Bisnis.com, JAKARTA - Penyidik Kejaksaan Agung (Kejagung) memprediksi nilai kerugian negara yang muncul akibat kasus korupsi PT Perum Perindo mencapai ratusan miliar.
Direktur Penyidikan Jaksa Agung Muda Pidana Khusus Kejagung Supardi mengemukakan bahwa angka ratusan miliar tersebut masih nilai dugaan kerugian negara sementara. Menurutnya, angka itu bisa naik maupun turun tergantung dari hitungan Badan Pemeriksa Keuangan (BPK) nanti.
"Nilai kerugian negaranya belum fix, tapi kira-kira angkanya ratusan miliar lah," tuturnya kepada Bisnis, Rabu (25/8/2021).
Supardi menjelaskan pihaknya telah berkoordinasi dengan BPK selama proses penyidikan PT Perum Perindo berjalan di Gedung Bundar Kejagung.
Koordinasi dengan BPK itu, kata Supardi, dilakukan untuk mendapatkan nilai pasti kerugian negara yang muncul akibat perkara dugaan tindak pidana korupsi PT Perum Perindo. "Koordinasi masih berjalan sampai saat ini," kata Supardi.
Sebelumnya, Kejagung menaikan perkara dugaan tindak pidana korupsi pengelolaan keuangan dan usaha PT Perum Perindo ke penyidikan, kendati tidak diikuti dengan penetapan tersangka.
Baca Juga
Perkara dugaan tindak pidana korupsi itu terjadi tahun 2017, ketika Perum Perindo menerbitkan Medium Tern Notes (MTN) atau hutang jangka menengah. MTN tersebut adalah salah satu upaya untuk mendapatkan dana dengan cara menjual prospek.

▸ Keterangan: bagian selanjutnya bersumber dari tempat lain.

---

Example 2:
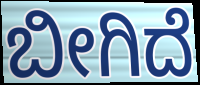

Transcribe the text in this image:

ಬೀಗಿದೆ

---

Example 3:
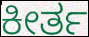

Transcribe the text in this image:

ಕೀರ್ತ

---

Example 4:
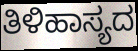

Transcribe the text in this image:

ತಿಳಿಹಾಸ್ಯದ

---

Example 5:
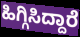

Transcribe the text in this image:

ಹಿಗ್ಗಿಸಿದ್ದಾರೆ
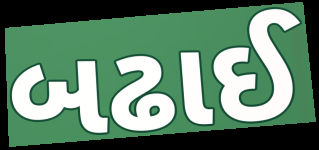
બઢાઈ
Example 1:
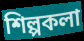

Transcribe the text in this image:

শিল্পকলা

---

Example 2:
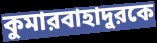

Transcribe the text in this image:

কুমারবাহাদুরকে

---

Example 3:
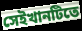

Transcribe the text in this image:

সেইখানটিতে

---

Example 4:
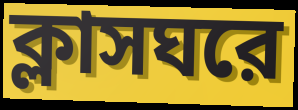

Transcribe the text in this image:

ক্লাসঘরে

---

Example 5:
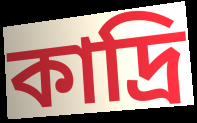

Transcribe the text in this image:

কাদ্রি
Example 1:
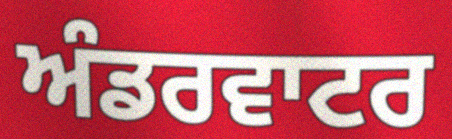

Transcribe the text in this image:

ਅੰਡਰਵਾਟਰ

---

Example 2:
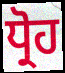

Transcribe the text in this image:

ਧ੍ਰੋਹ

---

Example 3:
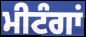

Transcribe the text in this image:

ਮੀਟੰਗਾਂ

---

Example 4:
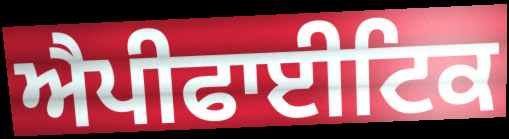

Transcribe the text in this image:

ਐਪੀਫਾਈਟਿਕ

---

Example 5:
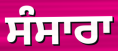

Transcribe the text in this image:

ਸੰਸਾਰਾ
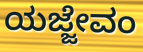
ಯಜ್ಜೇವಂ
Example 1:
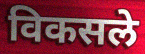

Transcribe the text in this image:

विकसले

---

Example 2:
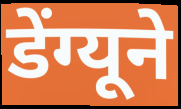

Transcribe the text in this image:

डेंग्यूने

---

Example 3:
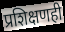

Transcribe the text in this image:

प्रशिक्षणही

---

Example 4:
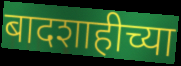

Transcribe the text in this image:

बादशाहीच्या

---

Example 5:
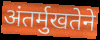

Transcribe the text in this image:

अंतर्मुखतेने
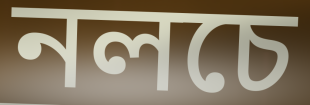
নলচে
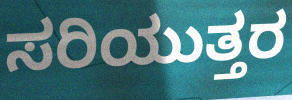
ಸರಿಯುತ್ತರ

Adapun prospek yang dijual Perum Perindo dalam hal penangkapan ikan, selanjutnya Perum Perindo mendapatkan dana MTN itu Rp200 miliar.
Pencairan dana MTN itu, terbagi jadi dua pencairan yaitu pada bulan Agustus 2017 telah cair Rp100 miliar dengan return 9 persen dibayar per triwulan dan jangka waktu 3 tahun yang jatuh pada bulan Agustus 2020.

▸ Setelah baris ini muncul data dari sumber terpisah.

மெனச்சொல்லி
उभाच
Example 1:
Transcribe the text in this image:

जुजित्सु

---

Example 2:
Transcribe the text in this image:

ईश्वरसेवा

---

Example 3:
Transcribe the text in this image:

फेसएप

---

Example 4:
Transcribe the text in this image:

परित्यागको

Pencairan kedua pada Desember 2017 sebesar Rp100 miliar dengan return 9,5 persen dibayar per triwulan, jangka waktu 3 tahun yang jatuh tempo bulan Desember 2020.
Perum Perindo memakai sebagian besar dananya untuk modal kerja perdagangan.
Kemudian, pendapatan Perum Perindo mengalami peningkatan sebesar Rp223 miliar pada tahun 2016, selanjutnya pada tahun 2017 meningkat lagi menjadi Rp603 miliar serta pada tahun 2018 mencapai Rp1 triliun.
Pencapaian dilakukan dengan melibatkan semua unit usaha untuk melakukan perdagangan sehingga menimbulkan permasalahan kontrol transaksi perdagangan menjadi lemah, di mana masih terjadi transaksi walau mitra terindikasi macet.